■ **MATERIAL SHOWN**
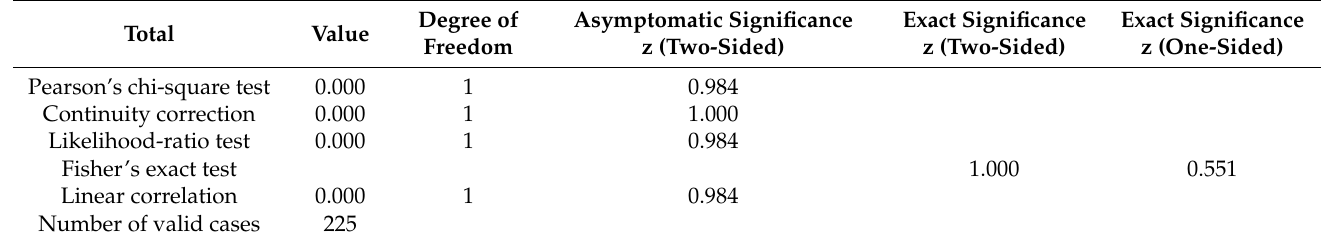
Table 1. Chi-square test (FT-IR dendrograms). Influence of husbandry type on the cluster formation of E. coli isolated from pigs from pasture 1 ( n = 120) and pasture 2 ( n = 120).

--

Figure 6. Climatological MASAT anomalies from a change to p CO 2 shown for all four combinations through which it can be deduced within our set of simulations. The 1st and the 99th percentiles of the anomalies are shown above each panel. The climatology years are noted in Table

* * *

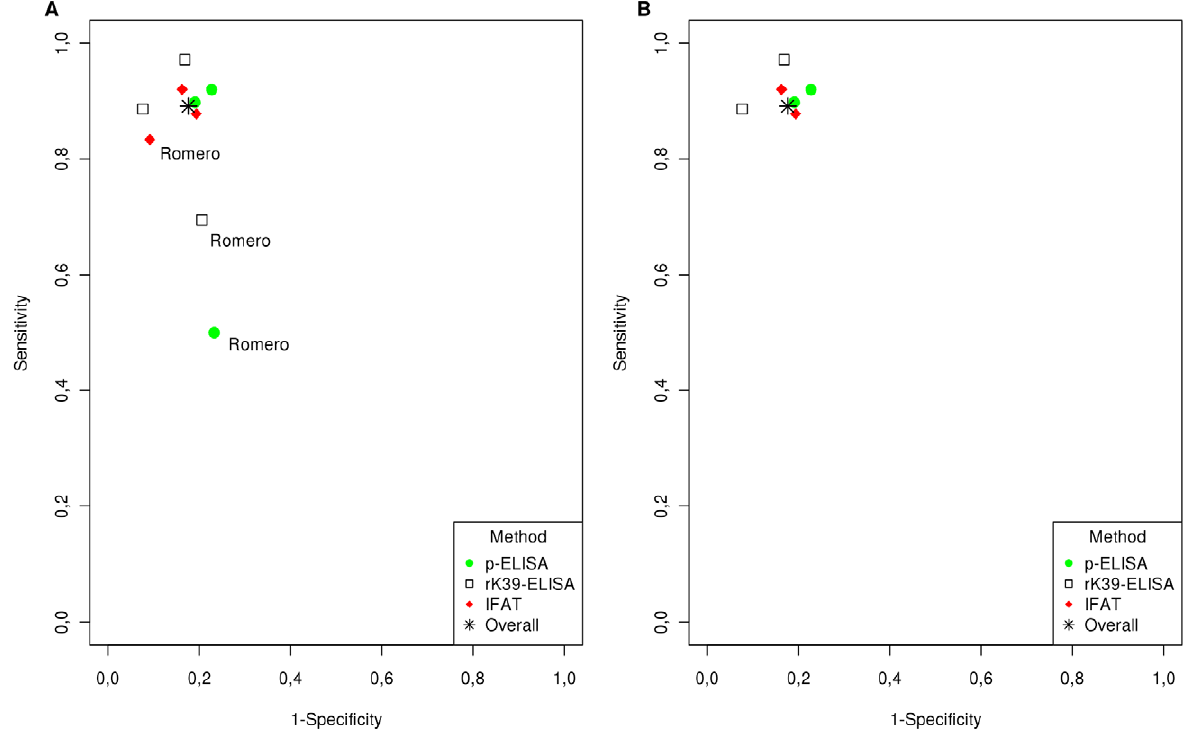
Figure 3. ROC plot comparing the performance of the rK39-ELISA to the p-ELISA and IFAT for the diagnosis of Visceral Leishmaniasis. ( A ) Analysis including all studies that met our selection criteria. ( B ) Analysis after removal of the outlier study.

■ **ACTION ITEM**
Which lines above hold the string "from"? Copy each of them.

■ **RESULT FOR THIS EXERCISE**
Table 1. Chi-square test (FT-IR dendrograms). Influence of husbandry type on the cluster formation of E. coli isolated from pigs from pasture 1 ( n = 120) and pasture 2 ( n = 120).
Figure 6. Climatological MASAT anomalies from a change to p CO 2 shown for all four combinations through which it can be deduced within our set of simulations. The 1st and the 99th percentiles of the anomalies are shown above each panel. The climatology years are noted in Table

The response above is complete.